Notice how scope is a hot mess of v5 and helix scopes but apparently the system gives me a valid oauth token that is secretly a bearer back. When i validate that thing it gives me that exact scope as well. So apparently that mess is valid. I tried first with just channel_editor cause that is what i need per the docs. I then added user_read cause i thought that it might need that to authenticate what user is present
i also tried to create a random collection just for the heck of it, acquiring another token but the result is the same. Conclusion on my part: i did something with the token wrong, its either the method how i obtain it or there is some intermediary step i have to do. But the question is…what?
You need a user token not a server to server token.
You generated a token that doesn’t represent anyone/a user.
Then tried to upload a video as “no user” so there was no user to own the video.
Also you requested user:read:email/user_read on a token that can’t have a user.
You need
not
TLDR: You have the wrong type of token.
“OAuth” and “Bearer” are just “prefixes” that kraken and helix return. Any token is an “OAuth Token” and is a “Bearer Token”. It’s not secretely anything it’s just an oAuth token.
No that doesn’t make a user be present in the token, that grants access to non public information about the user (in this case the email) when generating a regular user token.
But client_credentials doesn’t have a user attached to it.
The validate endpoint didn’t return a UserID in the response though did it?
Currently not at the pc, so no testing done yet.
I have seen the other auth method and it said something of localhost.
But, if i see that right i need to spin up a Webserver and write some roundabout php stuff just to get an auth token for a program that is ever only used by one person per time. I have problems understanding that and wrap my head around this. Why can’t i just generate a token inside my account but instead need to design a whole key generation infrastructure around something.
The answer is most likely security but i am really questioning my intelligence for just not getting it
You’ll need to generate a token via the web flow.
Then when that token dies use the refresh token to get a new token.
If the refresh token is dead then you’ll need to web flow again
To the surprise of noone this works of course, i am still a bit miffed that the process is fairly complicated and that i cannot just let my program zombie around since client tokens are rather short lived. I could set a cron job to extend them every 2 hours but is that the way its supposed to be?
A “regular” user token is only valid for four hours.
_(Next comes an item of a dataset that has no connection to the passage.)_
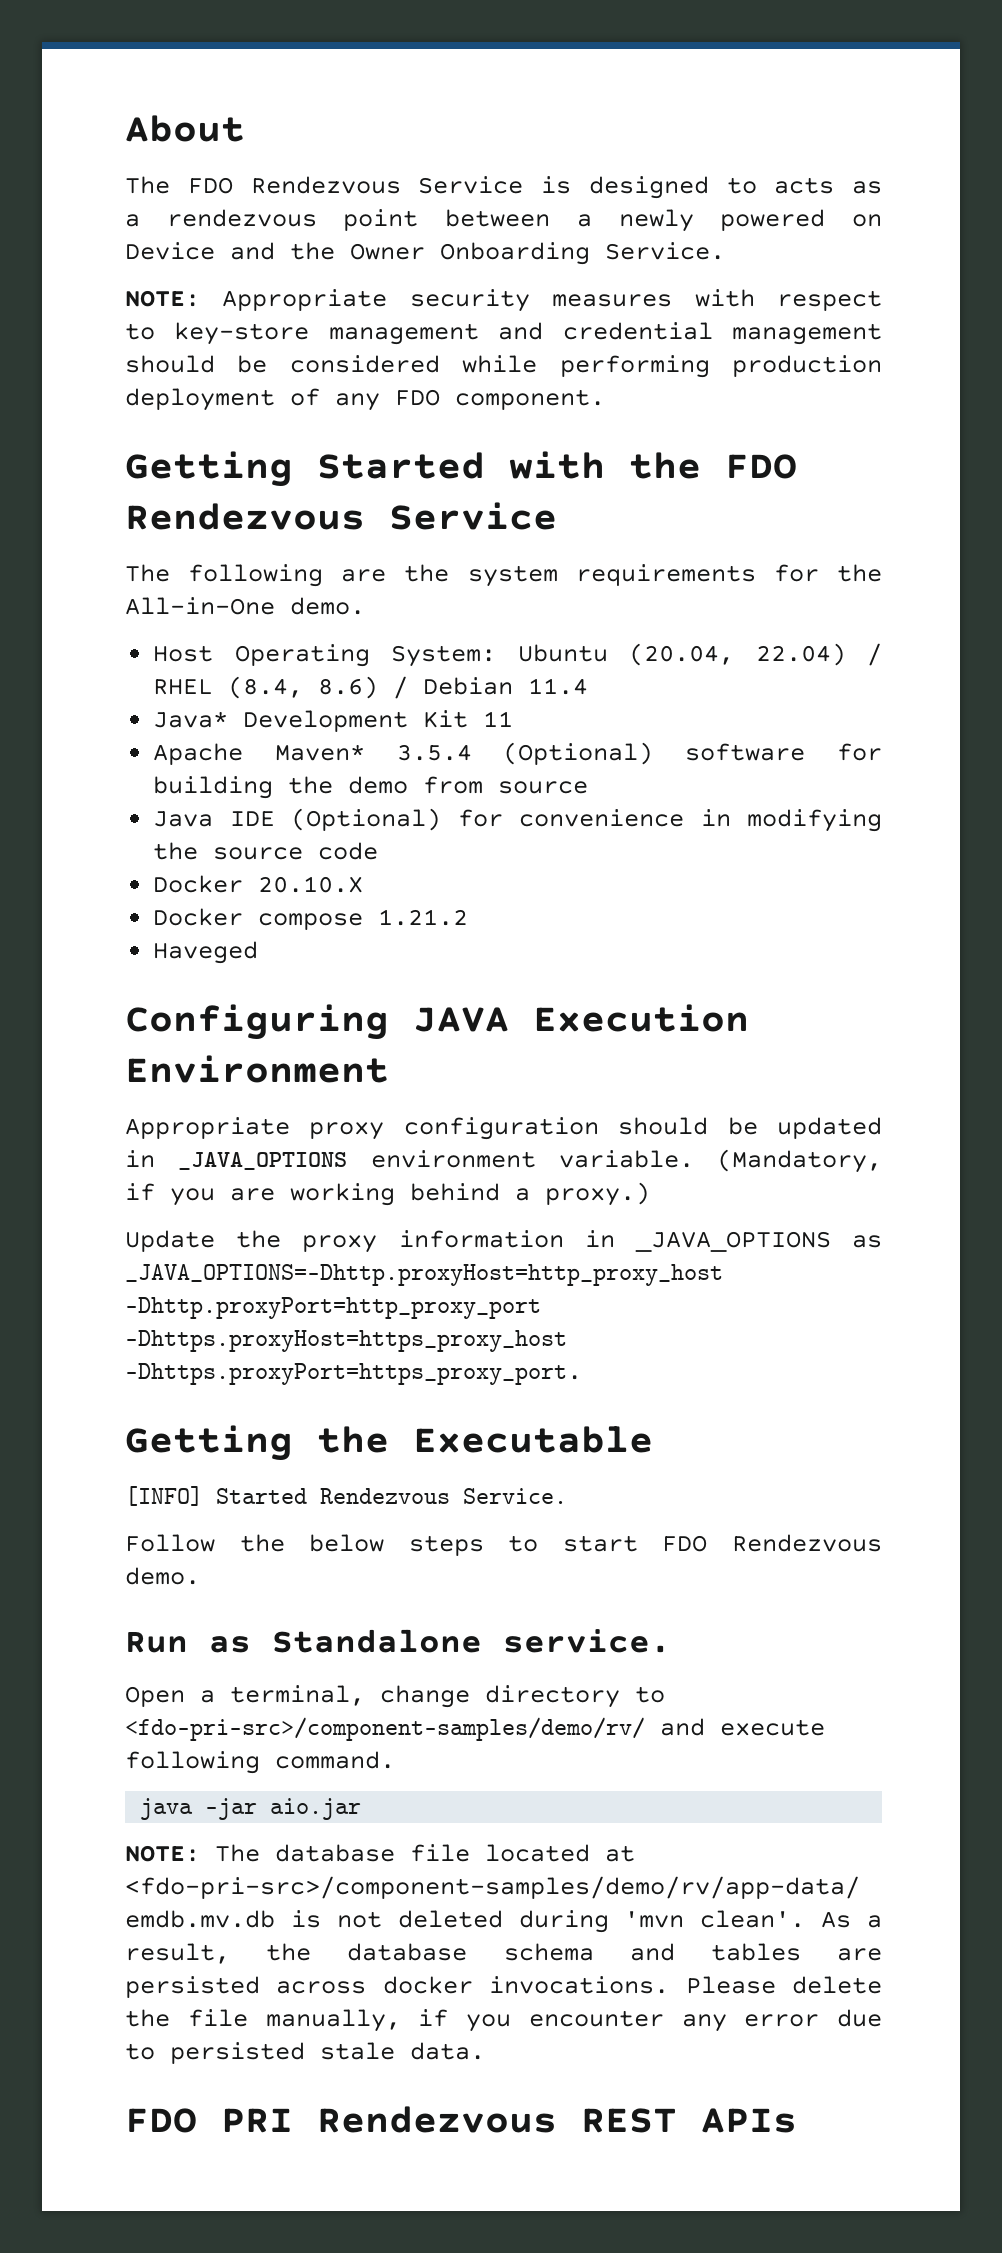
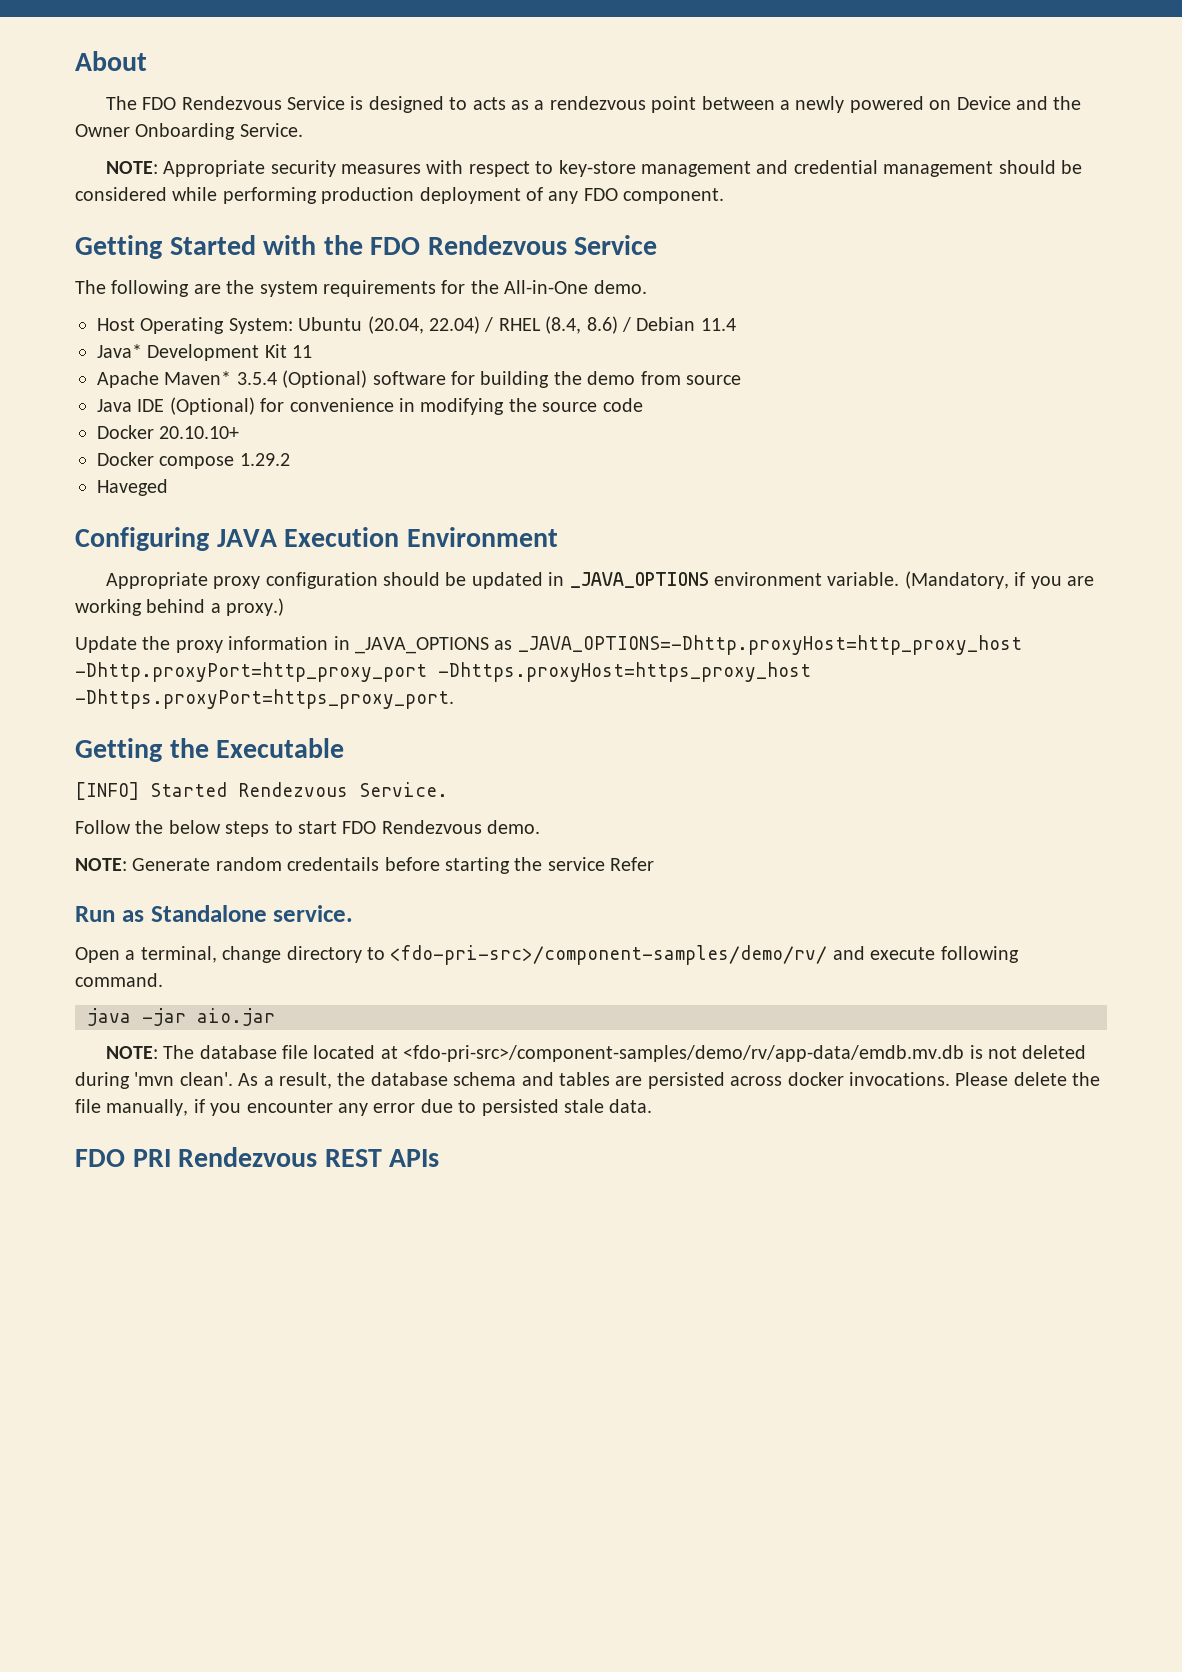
[258,876,364,893] 20.10.X -> [159,426,240,439] 20.10.10+
[378,909,469,926] 1.21.2 -> [239,453,290,466] 1.29.2
(200, 1576) none -> [75,857,655,874] // NOTE: Generate random credentails before starting the service Refer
And you only need to refresh it when you need it.
So you only need to use the refresh token to get a new access token when you are about to go and upload a video, not every 2 hours.
But yes you can use a cronjob to do it every 2 hours.
I have a cronjob that runs every 15 minutes and checks the expiration time on the token
And if it’s less than 30 minutes, then I make a new token. Thats for “high use tokens”
For chat bot tokens I refresh when the bot restarts and needs to connect to chat, since the token only needs to be valid when the bot connects to chat. Then the bot will internally use an app access token to call public data (like stream titles)
This is “industry standard” oAuth. Sure Twitch’s token expiration is potentially shorter than other sites.
But once you have learned oAuth then the exact same code works on a multidue of sites. You just have to plug in a different set of keys and the URL’s
So with a template you can get (off the top of my head)
adobesign
discord
ebay
elite dangerous
github
mixer (yeah it’s dead now)
shopify
slack
these all use the same base code I jsut feed it different URL’s and lists of scopes
(not Tiwtter that users oAuth 1.0a which works differently)
Whta doesn’t work, what error are you getting for which request?
I would not dream to say that the standard is bad or anything, i already expected that its “complicated” for a reason, its just a personal dumbness that i struggle with the process. As per usual i had an interesting idea and just wanted to dive into it and was a bit annoyed that i encountered a hard stop that served as a serious diversion. But you are right, the knowledge i found here will be of use for me for other projects.
Whta doesn’t work, what error are you getting for which request?
oh, i am sorry, we have a missunderstanding here. Everything works just fine after i did the correct authentication and i proceeded with my stuff. I greatly appreciate your pointers.